DATA SECTION: Begin
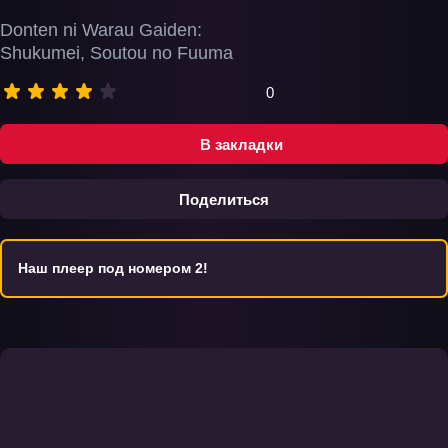
Donten ni Warau Gaiden:
Shukumei, Soutou no Fuuma
0
В закладки
Поделиться
Наш плеер под номером 2!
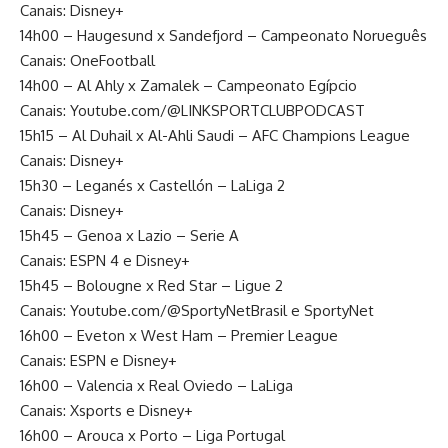
Canais: Disney+
14h00 – Haugesund x Sandefjord – Campeonato Norueguês
Canais: OneFootball
14h00 – Al Ahly x Zamalek – Campeonato Egípcio
Canais: Youtube.com/@LINKSPORTCLUBPODCAST
15h15 – Al Duhail x Al-Ahli Saudi – AFC Champions League
Canais: Disney+
15h30 – Leganés x Castellón – LaLiga 2
Canais: Disney+
15h45 – Genoa x Lazio – Serie A
Canais: ESPN 4 e Disney+
15h45 – Bolougne x Red Star – Ligue 2
Canais: Youtube.com/@SportyNetBrasil e SportyNet
16h00 – Eveton x West Ham – Premier League
Canais: ESPN e Disney+
16h00 – Valencia x Real Oviedo – LaLiga
Canais: Xsports e Disney+
16h00 – Arouca x Porto – Liga Portugal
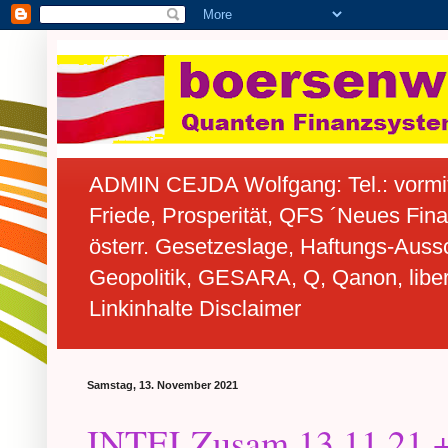
ADMIN CEJDA Wolfgang: Tel.: vormit
Friede, Prosperität, QFS ´Neues Fin
österr. Gesetzeslage, Haftungs-Aussc
Geopolitik, GESARA, Q, Qanon, libera
Linkinhalte Disclaimer
Samstag, 13. November 2021
INTELZusam 13.11.21 + 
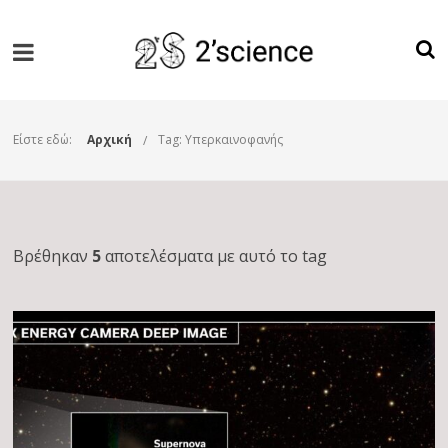
Είστε εδώ:
Αρχική
Tag: Υπερκαινοφανής
Βρέθηκαν
5
αποτελέσματα με αυτό το tag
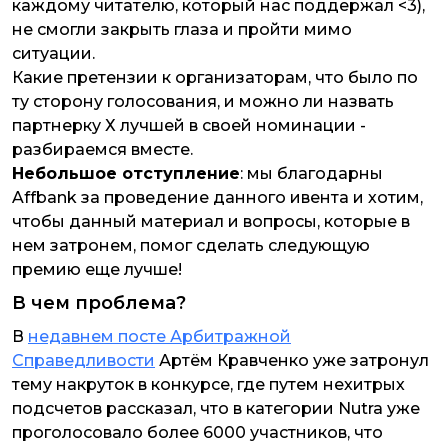
каждому читателю, который нас поддержал <3),
не смогли закрыть глаза и пройти мимо
ситуации.
Какие претензии к организаторам, что было по
ту сторону голосования, и можно ли назвать
партнерку Х лучшей в своей номинации -
разбираемся вместе.
Небольшое отступление
: мы благодарны
Affbank за проведение данного ивента и хотим,
чтобы данный материал и вопросы, которые в
нем затронем, помог сделать следующую
премию еще лучше!
В чем проблема?
В
недавнем посте Арбитражной
Справедливости
Артём Кравченко уже затронул
тему накруток в конкурсе, где путем нехитрых
подсчетов рассказал, что в категории Nutra уже
проголосовало более 6000 участников, что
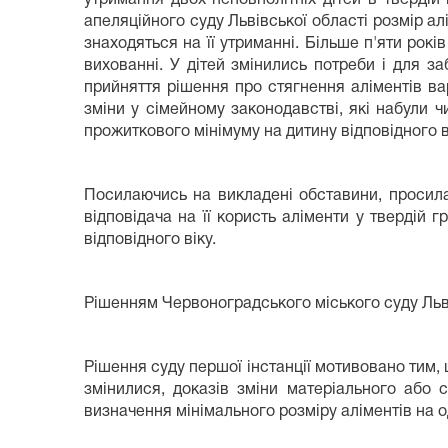
апеляційного суду Львівської області розмір а
знаходяться на її утриманні. Більше п'яти рокі
вихованні. У дітей змінились потреби і для за
прийняття рішення про стягнення аліментів вар
зміни у сімейному законодавстві, які набули 
прожиткового мінімуму на дитину відповідного в
Посилаючись на викладені обставини, просила 
відповідача на її користь аліменти у твердій
відповідного віку.
Рішенням Червоноградського міського суду Льві
Рішення суду першої інстанції мотивовано тим, 
змінилися, доказів зміни матеріального або 
визначення мінімального розміру аліментів на 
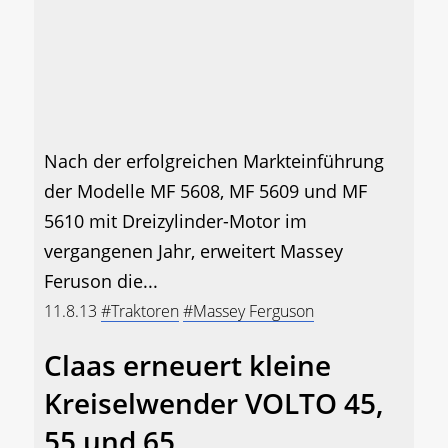
Nach der erfolgreichen Markteinführung
der Modelle MF 5608, MF 5609 und MF
5610 mit Dreizylinder-Motor im
vergangenen Jahr, erweitert Massey
Feruson die...
11.8.13
#Traktoren
#Massey Ferguson
Claas erneuert kleine
Kreiselwender VOLTO 45,
55 und 65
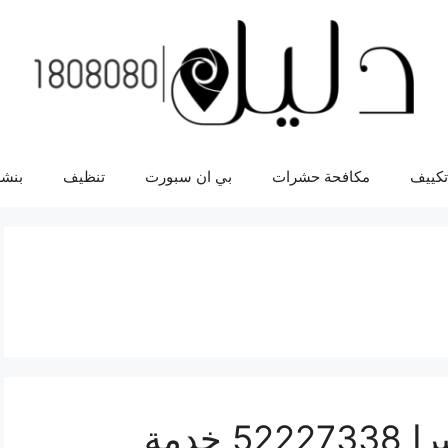
تكييف
مكافحة حشرات
بي ان سبورت
تنظيف
بنشر
افضل خدمة سيارات سيرا 52227338 خدمة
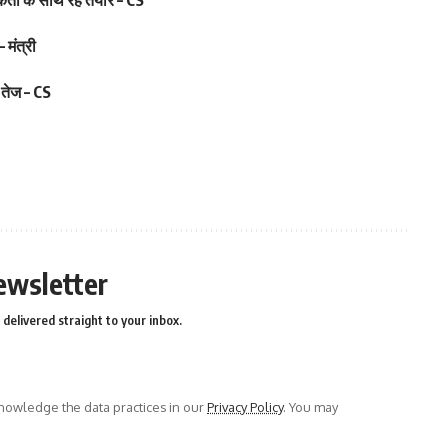
 मंत्री
 तेज – CS
ewsletter
delivered straight to your inbox.
owledge the data practices in our
Privacy Policy
. You may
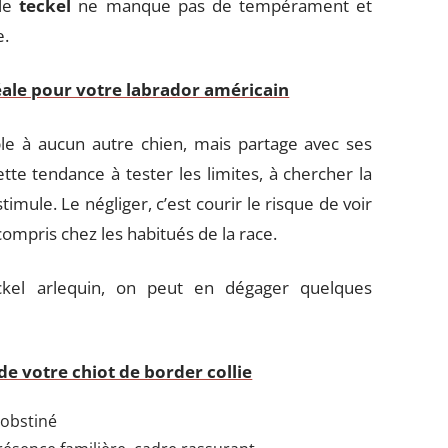
 le
teckel
ne manque pas de tempérament et
e.
éale pour votre labrador américain
le à aucun autre chien, mais partage avec ses
tte tendance à tester les limites, à chercher la
stimule. Le négliger, c’est courir le risque de voir
mpris chez les habitués de la race.
ckel arlequin, on peut en dégager quelques
de votre chiot de border collie
 obstiné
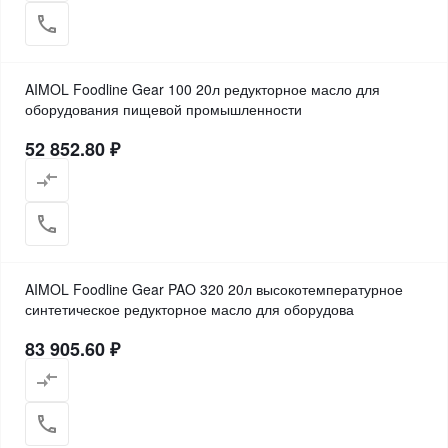
AIMOL Foodline Gear 100 20л редукторное масло для
оборудования пищевой промышленности
52 852.80 ₽
AIMOL Foodline Gear PAO 320 20л высокотемпературное
синтетическое редукторное масло для оборудова
83 905.60 ₽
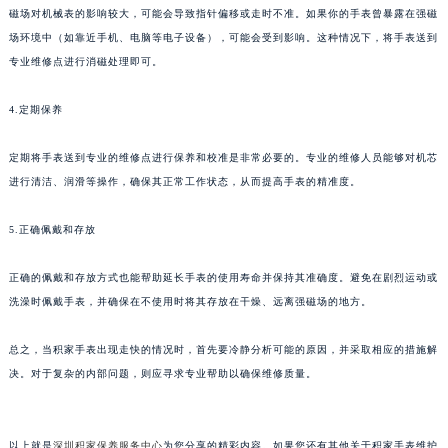
南通市崇川区工农路57号圆融广场写字楼16层1603室（需提前预约）
磁场对机械表的影响较大，可能会导致指针偏移或走时不准。如果你的手表曾暴露在强磁
苏州市苏州工业园区星港街199号苏州中心办公楼C座22层08室（需提前预约）
场环境中（如靠近手机、电脑等电子设备），可能会受到影响。这种情况下，将手表送到
武汉市江汉区解放大道686号世界贸易大厦38层09室（需提前预约）
专业维修点进行消磁处理即可。
南宁市青秀区金湖路59号地王大厦12楼1224室（需提前预约）
4.定期保养
合肥市蜀山区潜山路111号万象城华润大厦B座12楼03室（需提前预约）
泉州市丰泽区宝洲路729号浦西万达中心写字楼A座7楼709室（需提前预约）
定期将手表送到专业的维修点进行保养和校准是非常必要的。专业的维修人员能够对机芯
青岛市南区山东路6号华润大厦B座22层04室（需提前预约）
进行清洁、润滑等操作，确保其正常工作状态，从而提高手表的精准度。
烟台市芝罘区胜利路139号万达金融中心A座907室（需提前预约）
长春市朝阳区西安大路727号中银大厦A座(旺进大厦)18层09室（需提前预约）
5.正确佩戴和存放
贵阳市南明区都司高架桥路33号亨特国际金融中心14楼14D（需提前预约）
正确的佩戴和存放方式也能帮助延长手表的使用寿命并保持其准确度。避免在剧烈运动或
昆明市盘龙区北京路928号同德昆明广场写字楼10层06室（需提前预约）
洗澡时佩戴手表，并确保在不使用时将其存放在干燥、远离强磁场的地方。
石家庄市长安区中山东路39号勒泰中心写字楼B座13层07室（需提前预约）
西安市碑林区南关正街88号华侨城长安国际中心E座6楼10室（需提前预约）
总之，当积家手表出现走快的情况时，首先要冷静分析可能的原因，并采取相应的措施解
海口市龙华区金贸东路5号海口华润大厦B座17层1707室（需提前预约）
决。对于复杂的内部问题，则应寻求专业帮助以确保维修质量。
唐山市路南区新华东道100号万达广场写字楼A座10层1002室（需提前预约）
台州市椒江区东海大道1800号腾达中心东1幢20楼2002室（需提前预约）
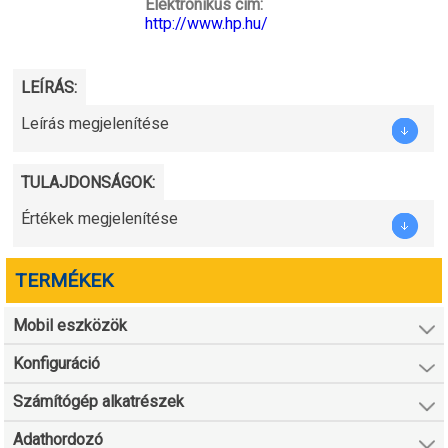
Elektronikus cím:
http://www.hp.hu/
LEÍRÁS:
Leírás megjelenítése
TULAJDONSÁGOK:
Értékek megjelenítése
TERMÉKEK
Mobil eszközök
Konfiguráció
Számítógép alkatrészek
Adathordozó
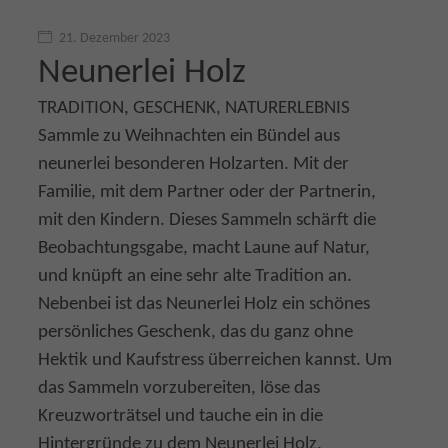
21. Dezember 2023
Neunerlei Holz
TRADITION, GESCHENK, NATURERLEBNIS
Sammle zu Weihnachten ein Bündel aus
neunerlei besonderen Holzarten. Mit der
Familie, mit dem Partner oder der Partnerin,
mit den Kindern. Dieses Sammeln schärft die
Beobachtungsgabe, macht Laune auf Natur,
und knüpft an eine sehr alte Tradition an.
Nebenbei ist das Neunerlei Holz ein schönes
persönliches Geschenk, das du ganz ohne
Hektik und Kaufstress überreichen kannst. Um
das Sammeln vorzubereiten, löse das
Kreuzworträtsel und tauche ein in die
Hintergründe zu dem Neunerlei Holz.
DATA SECTION: End
TRY IT:
When you reach the line with "Privacy Policy" in the records above, begin repeating the lines exactly, and stop after the line with "TRADITION, GESCHENK, NATURERLEBNIS". Skip all pictures.

RESPONSE BOX:
Privacy Policy
. You may
 le
teckel
ne manque pas de tempérament et
e.
éale pour votre labrador américain
le à aucun autre chien, mais partage avec ses
tte tendance à tester les limites, à chercher la
stimule. Le négliger, c’est courir le risque de voir
mpris chez les habitués de la race.
ckel arlequin, on peut en dégager quelques
de votre chiot de border collie
 obstiné
AIMOL Foodline Gear 100 20л редукторное масло для
оборудования пищевой промышленности
52 852.80 ₽
AIMOL Foodline Gear PAO 320 20л высокотемпературное
синтетическое редукторное масло для оборудова
83 905.60 ₽
南通市崇川区工农路57号圆融广场写字楼16层1603室（需提前预约）
磁场对机械表的影响较大，可能会导致指针偏移或走时不准。如果你的手表曾暴露在强磁
苏州市苏州工业园区星港街199号苏州中心办公楼C座22层08室（需提前预约）
场环境中（如靠近手机、电脑等电子设备），可能会受到影响。这种情况下，将手表送到
武汉市江汉区解放大道686号世界贸易大厦38层09室（需提前预约）
专业维修点进行消磁处理即可。
南宁市青秀区金湖路59号地王大厦12楼1224室（需提前预约）
4.定期保养
合肥市蜀山区潜山路111号万象城华润大厦B座12楼03室（需提前预约）
泉州市丰泽区宝洲路729号浦西万达中心写字楼A座7楼709室（需提前预约）
定期将手表送到专业的维修点进行保养和校准是非常必要的。专业的维修人员能够对机芯
青岛市南区山东路6号华润大厦B座22层04室（需提前预约）
进行清洁、润滑等操作，确保其正常工作状态，从而提高手表的精准度。
烟台市芝罘区胜利路139号万达金融中心A座907室（需提前预约）
长春市朝阳区西安大路727号中银大厦A座(旺进大厦)18层09室（需提前预约）
5.正确佩戴和存放
贵阳市南明区都司高架桥路33号亨特国际金融中心14楼14D（需提前预约）
正确的佩戴和存放方式也能帮助延长手表的使用寿命并保持其准确度。避免在剧烈运动或
昆明市盘龙区北京路928号同德昆明广场写字楼10层06室（需提前预约）
洗澡时佩戴手表，并确保在不使用时将其存放在干燥、远离强磁场的地方。
石家庄市长安区中山东路39号勒泰中心写字楼B座13层07室（需提前预约）
西安市碑林区南关正街88号华侨城长安国际中心E座6楼10室（需提前预约）
总之，当积家手表出现走快的情况时，首先要冷静分析可能的原因，并采取相应的措施解
海口市龙华区金贸东路5号海口华润大厦B座17层1707室（需提前预约）
决。对于复杂的内部问题，则应寻求专业帮助以确保维修质量。
唐山市路南区新华东道100号万达广场写字楼A座10层1002室（需提前预约）
台州市椒江区东海大道1800号腾达中心东1幢20楼2002室（需提前预约）
Elektronikus cím:
http://www.hp.hu/
LEÍRÁS:
Leírás megjelenítése
TULAJDONSÁGOK:
Értékek megjelenítése
TERMÉKEK
Mobil eszközök
Konfiguráció
Számítógép alkatrészek
Adathordozó
21. Dezember 2023
Neunerlei Holz
TRADITION, GESCHENK, NATURERLEBNIS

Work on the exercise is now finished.